Komşunun kusurunu gören, nazikçe nasihat ederdi. Ebu Ali Sekafi’nin kuşçulukla uğraşan bir komşusu vardı. Kuşları taş atarak uçururdu. Birgün attığı taş, Ebu Ali’nin başını yardı. Polise şikâyet et diyenlere aldırmadı. Bir çubuk yapıp oğlunun eline verdi, “Şu çubuğu komşumuza götür; kuşları taş atarak değil de, bu çubukla uçurmasını söyle!" buyurdu. Komşu da yaptığına pişman olup özür diledi.

Komşunun köpeği

Hazret-i Peygamber, “Evinizde pişen yemekten, komşunuzun hakkını veriniz!” buyurduğu için, bilhassa her zaman pişmeyen bir yemek olduğunda, imkânına göre komşusuna da verirdi. Ona veremeyeceği turfanda meyve, tatlı gibi şeyler varsa, evine ondan gizli getirirdi. Komşunun çocuklarını görünce eli ile okşar; güler yüzle muamele ederdi. Komşusunun köpeğini bile incitmekten sakınırdı.

Komşusu bir şey ödünç istediğinde, varsa mutlaka verirdi. Kendisinin de bir zaman böyle ihtiyacı için komşusunun kapısına gideceğini bilirdi. Komşu komşunun külüne muhtaç derler. Hadis-i şerifte, “Sıkıntıya düşen komşusuna yardım edene, Allah kıyamet günü kıymetli elbise giydirecektir” buyurulmuştur.

Seni ziyan etmedik

İmam Ebu Hanife’nin, bir kıza âşık olup her gece içerek, “Ben ziyan edilecek adam mıyım?” diye bağıran genç bir komşusu vardı. Bir gece polisler bunu tutup hapse attılar. İmam, her geceki sesi duymayınca merak etti. Hapse düştüğünü öğrenince, komşu hakkıdır diyerek gitti; polis müdüründen affını istedi. Eve dönerken kendisine, “Bak biz seni ziyan etmedik” buyurdu. Af dileyen çocuk, tövbe etti ve İmam Ebu Hanife’nin talebeleri arasına girdi.

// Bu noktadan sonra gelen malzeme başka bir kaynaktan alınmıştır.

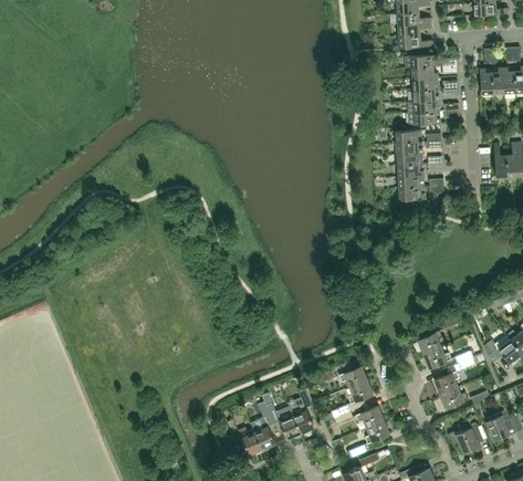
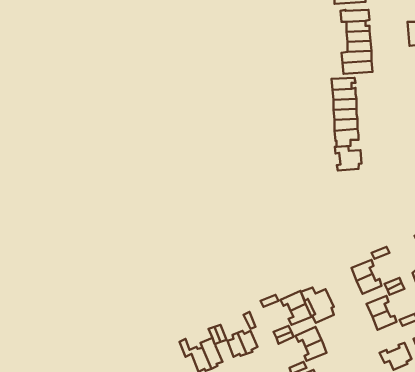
building: none -> [335,146,362,171]
building: none -> [301,287,334,323]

Komşusu hasta olunca, ziyaretine gider; sıkıntıya düşünce, imdadına yetişir; ölüsü olunca cenaze işleriyle alakadar olurdu. Komşu sefere gidince, evine göz kulak olur; ailesine nezaret ederdi. Komşu evin havasını, güneşini men edecek inşaat yapmaz; zaruret varsa anlatıp rızasını aldıktan sonra yapardı. İnşaat, halı yıkama ve silkeleme gibi işleri önceden haber verirdi. Evini satacağı veya kiraya vereceği zaman, komşusuna danışır, onun izin verdiği kimseye verirdi. Eskiler bir mahalleden taşınsa bile, eski komşularının hakkını ve hatırını gözetirdi. Osmanlı kanunu Mecelle’de komşu hakları uzun sayılmıştır.